-- What you are asked to do --
All of the data is to be printed exactly, though the images must be left off.

-- Source material --
________________________

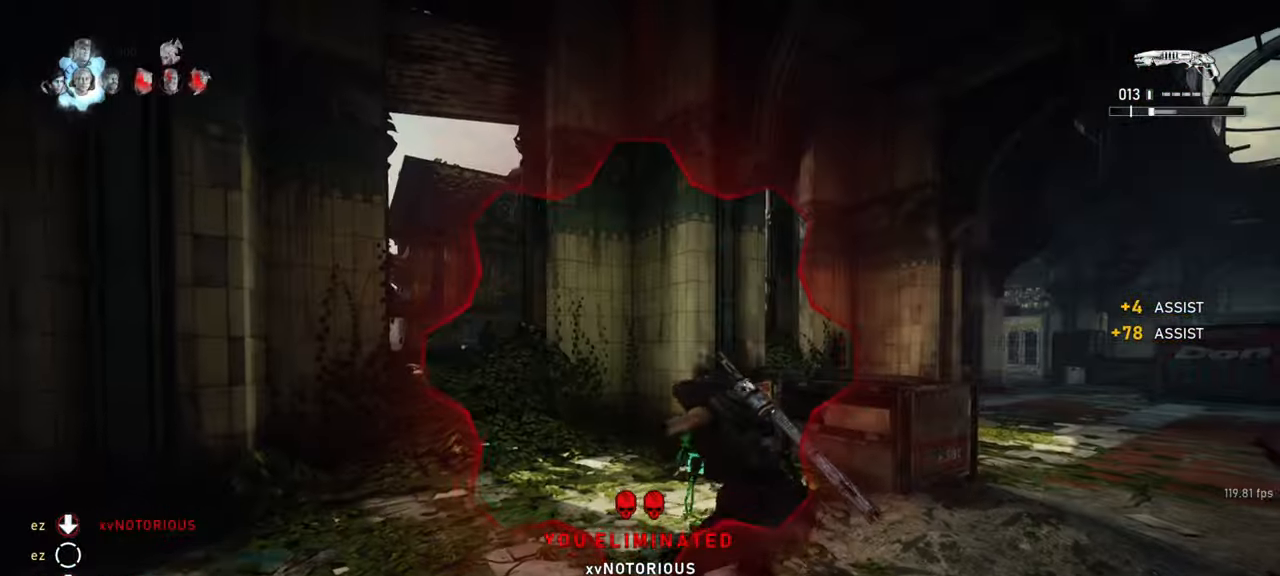
{"keys": ["shift", "space", "w"], "mouse": [], "events": [[200, "shift", "down"], [250, "d", "up"], [250, "space", "down"], [250, "w", "down"], [333, "r", "down"], [433, "r", "up"]]}
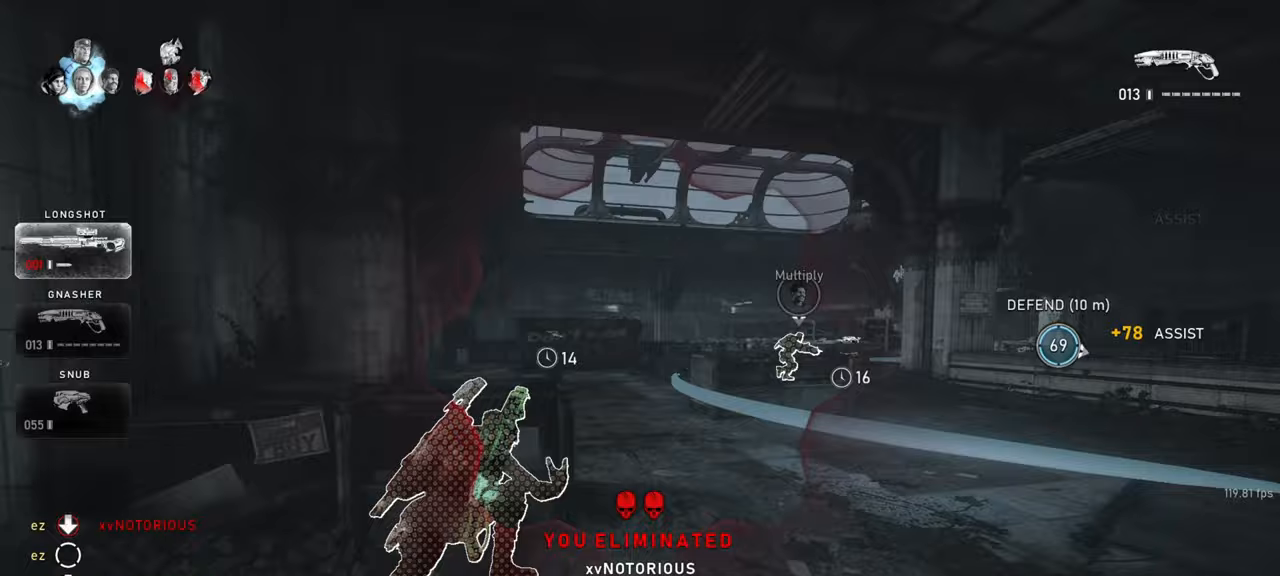
{"keys": ["space", "w"], "mouse": [], "events": [[217, "shift", "up"], [217, "space", "up"], [300, "a", "down"], [300, "shift", "down"], [300, "space", "down"], [450, "a", "up"], [467, "shift", "up"]]}
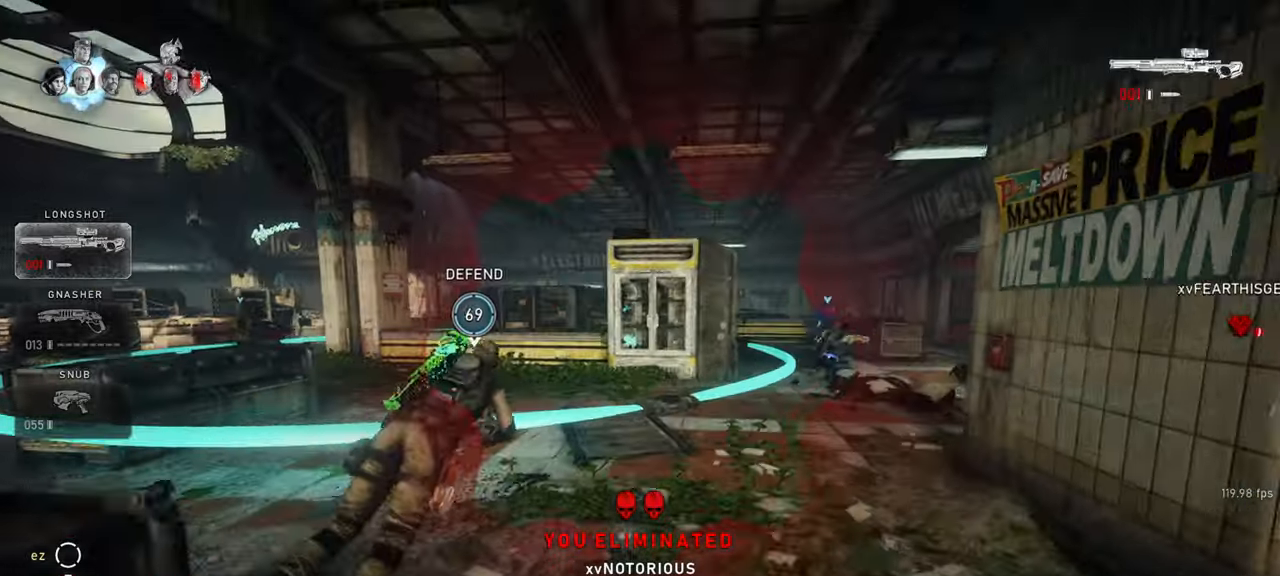
{"keys": ["shift", "space", "w"], "mouse": [], "events": [[83, "shift", "down"], [333, "shift", "up"], [483, "shift", "down"]]}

________________________

-- Solution to this exercise --
{"keys": ["shift", "space", "w"], "mouse": [], "events": [[200, "shift", "down"], [250, "d", "up"], [250, "space", "down"], [250, "w", "down"], [333, "r", "down"], [433, "r", "up"]]}
{"keys": ["space", "w"], "mouse": [], "events": [[217, "shift", "up"], [217, "space", "up"], [300, "a", "down"], [300, "shift", "down"], [300, "space", "down"], [450, "a", "up"], [467, "shift", "up"]]}
{"keys": ["shift", "space", "w"], "mouse": [], "events": [[83, "shift", "down"], [333, "shift", "up"], [483, "shift", "down"]]}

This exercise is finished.